辰年設立の上場企業は298社で、全上場4,013社のうち、十二支では酉年の282社に次ぎ、2番目に少ない。
市場別の最多は、東証プライムの111社(構成比37.2%)。次いで、東証スタンダード109社(同36.5%)、東証グロース63社(同21.1%)など。
最古は、1880(明治13)年の大日本印刷(東京)。次いで、1892(明治25)年はシキボウ(大阪)、大分銀行(大分)の2社。1904(明治37)年は、2023年12月20日に上場廃止の東芝(東京)。業歴100年超の1916(大正5)年以前は11社で、辰年設立の上場会社の3.6%にとどまる。
1928(昭和3)年は10社、1940(昭和15)年は22社、1952(昭和27)年は30社、1964(昭和39)年は37社、1976(昭和51)年は40社、1988(昭和63)年は22社。2000(平成12)年は最多の84社で、インターネットやソフトウェア関連の企業も多い。
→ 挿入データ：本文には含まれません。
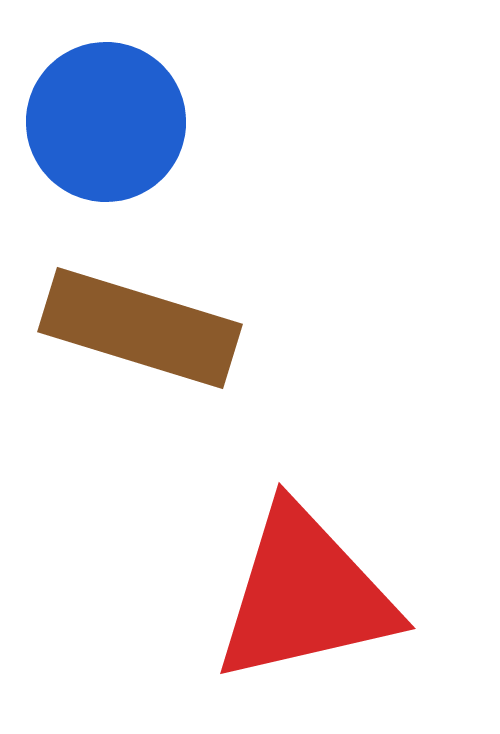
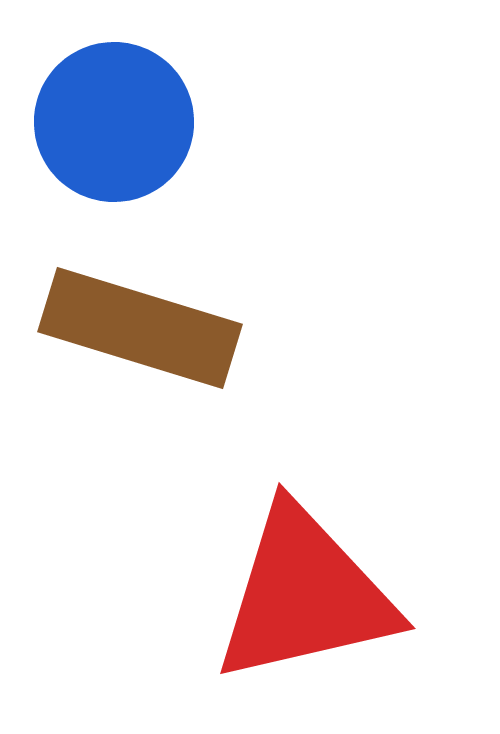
blue circle: moved 8 px right
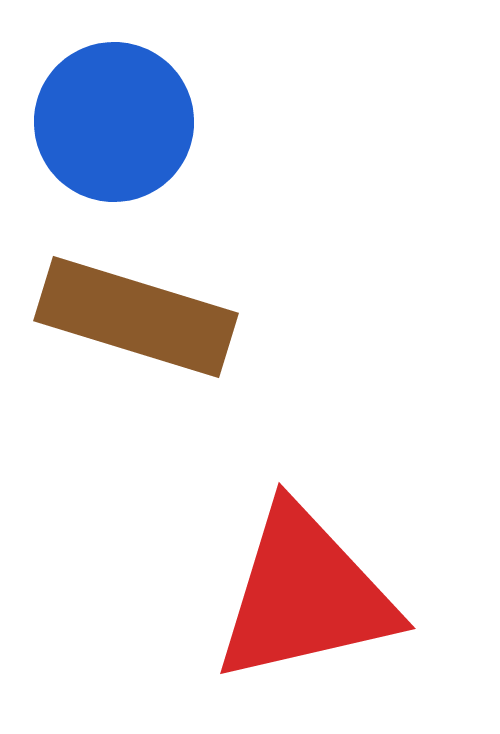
brown rectangle: moved 4 px left, 11 px up
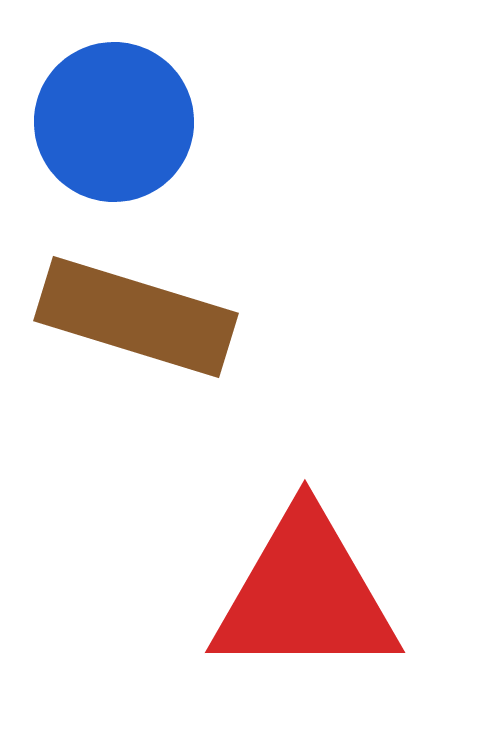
red triangle: rotated 13 degrees clockwise
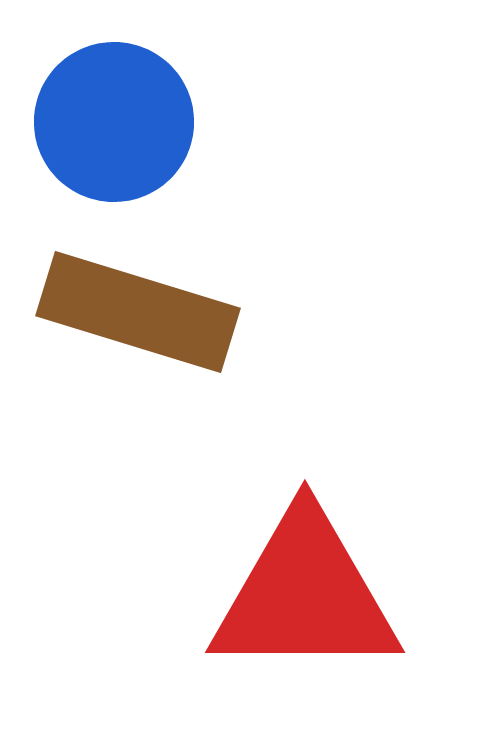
brown rectangle: moved 2 px right, 5 px up
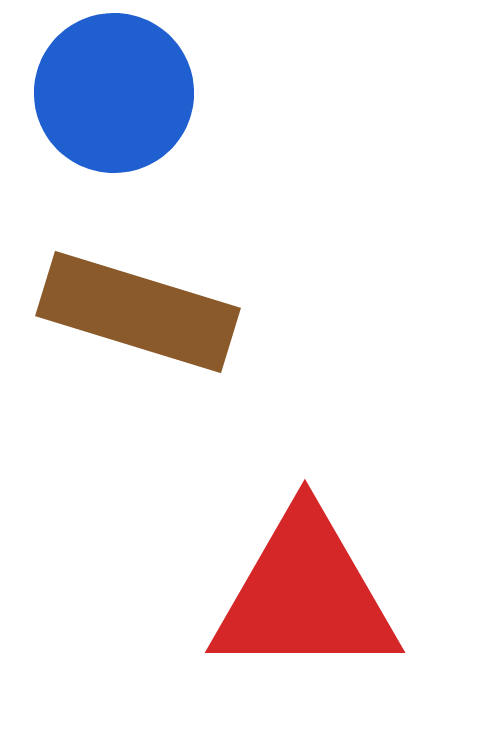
blue circle: moved 29 px up
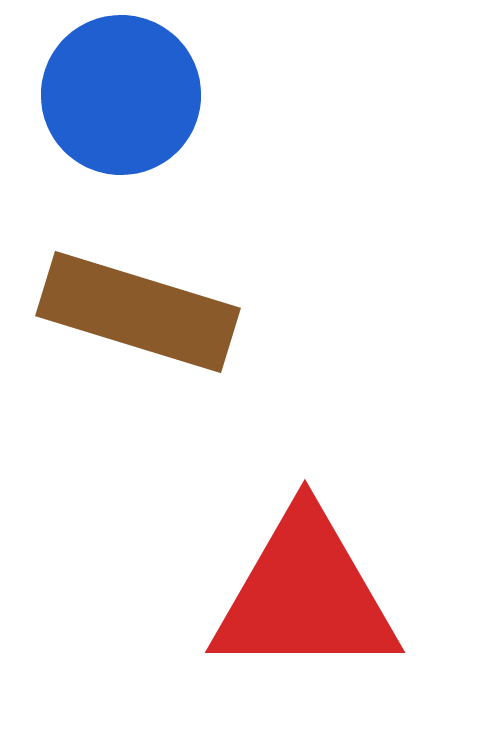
blue circle: moved 7 px right, 2 px down
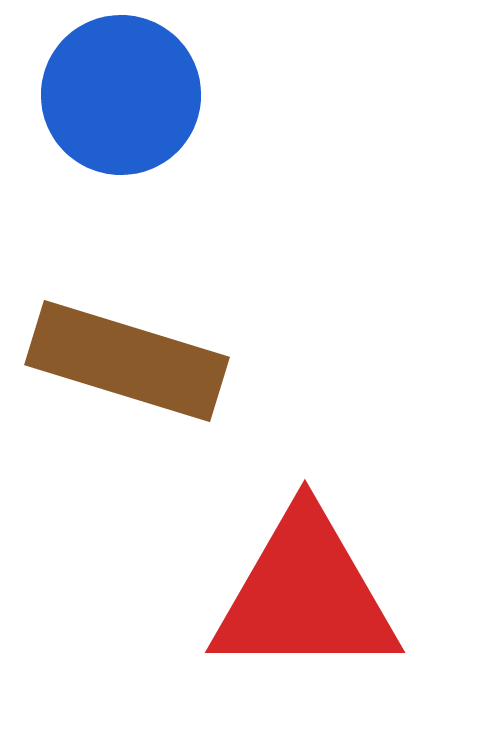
brown rectangle: moved 11 px left, 49 px down
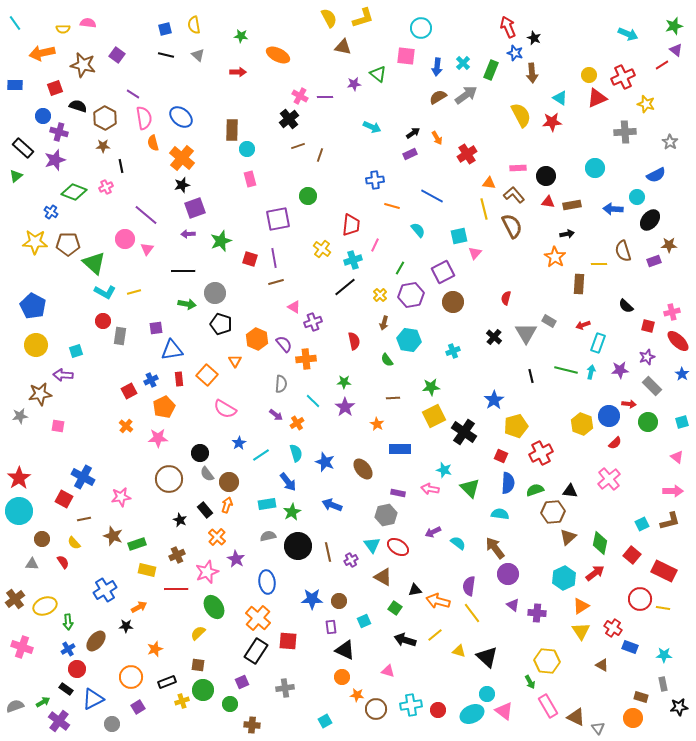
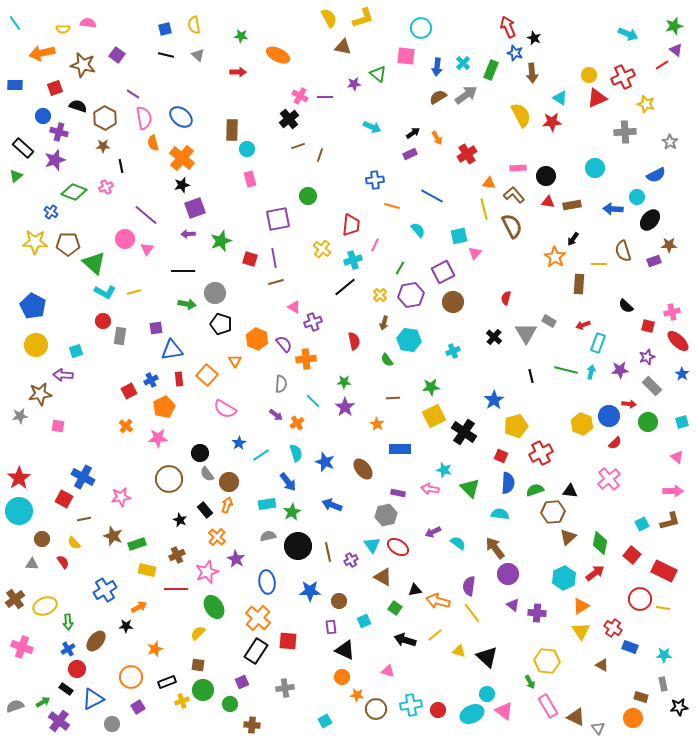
black arrow at (567, 234): moved 6 px right, 5 px down; rotated 136 degrees clockwise
blue star at (312, 599): moved 2 px left, 8 px up
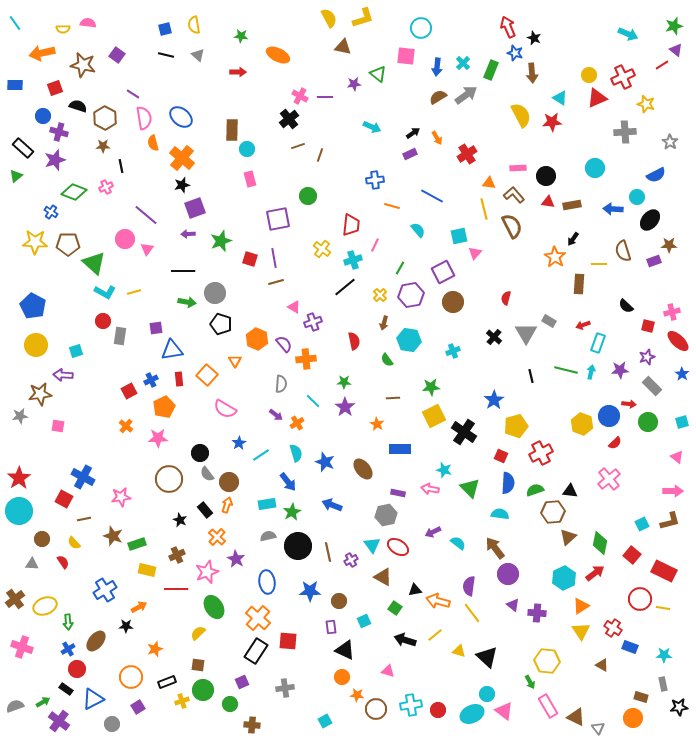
green arrow at (187, 304): moved 2 px up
【設立年別】業歴100年以上は91社、全体の0.03%

辰年の法人設立は、最多が2012(平成24)年の8万2,745社(構成比34.4%)。次いで、2000(平成12)年の5万1,997社(同21.6%)で、平成設立が13万4,742社と全体の56.0%を占めた。
一方、100年超の1916年以前の設立は91社で、構成比はわずか0.03%だった。

【産業別】サービス業他が3割を占める

産業別は、最多がサービス業他の7万8,747社(構成比32.7%)。サービス業他では2012年設立が3万5,669社と、半数近く(同45.2%)を占めた。
以下、建設業3万5,659社(同14.8%)、製造業2万7,232社(同11.3%)、小売業2万5,419社(同10.5%)、不動産業2万3,502社(同9.7%)、卸売業2万3,146社(同9.6%)と続き、10産業のうち、6産業が2万社以上だった。
業種別では、食堂,レストランが6,712社(同2.7%)で最多。次いで、経営コンサルタント業6,240社(同2.5%)、土地売買業5,375社(同2.2%)など、4業種が5,000社以上だった。


前回の辰年だった2012(平成24)年は、前年に東日本大震災があり、復興に向けて動き出した一年だった。今回の2024年は、コロナ禍を乗り越え、新たな一歩を踏み出す一年となる。

2024年は『甲辰(きのえたつ)』と呼ばれ、成功の芽が成長し、形を整えていく縁起の良い年と言われる。
世界をパンデミックに巻き込んだコロナ禍を耐え、乗り切った企業に、昨年は円安、物価高、人手不足が立ちはだかった。アフターコロナに向け経済活動は着実に前進している。さらに確かな明るい一年を手にするため、各企業の豊かなアイデアと間断ない行動が求められている。